21. Bearing in mind that there was an implied term in the offer that it was to be accepted within a reasonable time, I have little difficulty in reaching the further conclusion that as the plaintiff's costs had increased substantially by 6 August 1991, the offer to settle the case on the part of the plaintiff on the basis that the payment by the defendant of the plaintiff's costs be restricted to $3,000 meant that the time for acceptance within a reasonable period had long since passed. In other words, the offer had lapsed. It is not necessary to decide exactly when it lapsed. It had certainly lapsed by 6 August 1991.
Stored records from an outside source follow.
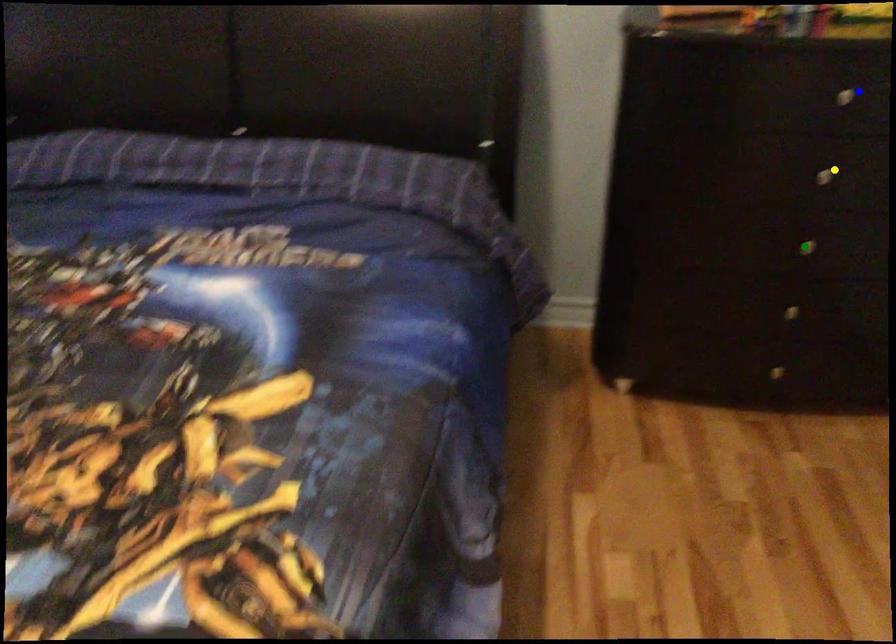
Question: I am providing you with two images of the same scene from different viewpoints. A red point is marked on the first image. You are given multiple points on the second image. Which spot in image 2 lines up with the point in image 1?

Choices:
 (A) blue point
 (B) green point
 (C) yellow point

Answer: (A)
22. In principle then, the applicant defendant is unable to make out the case it seeks to make out on the notice of motion. Before dismissing the application, however, I think it desirable to state that the procedure which the defendant followed in taking up the notice of motion is at least questionable. What should have been done was that there should have been an application to amend the defence in the action itself, followed by an application to strike out the plaintiff's claim. Whilst it may be that in practical terms the application by notice of motion to seek a declaration that there was a valid acceptance by the defendant of the plaintiff's offer was an appropriate procedure to adopt, there can be no justification for the further order sought, namely that judgment be entered for the plaintiff for the sum allegedly agreed upon. The procedure for summary judgment is laid down in the Supreme Court Rules and this application clearly falls outside the scope of the Rules.
23. The application is dismissed and unless the parties wish to be heard I propose to order the applicant defendant to pay the respondent plaintiff's costs. As noted, the action is listed to proceed before the Master on 28 October 1991.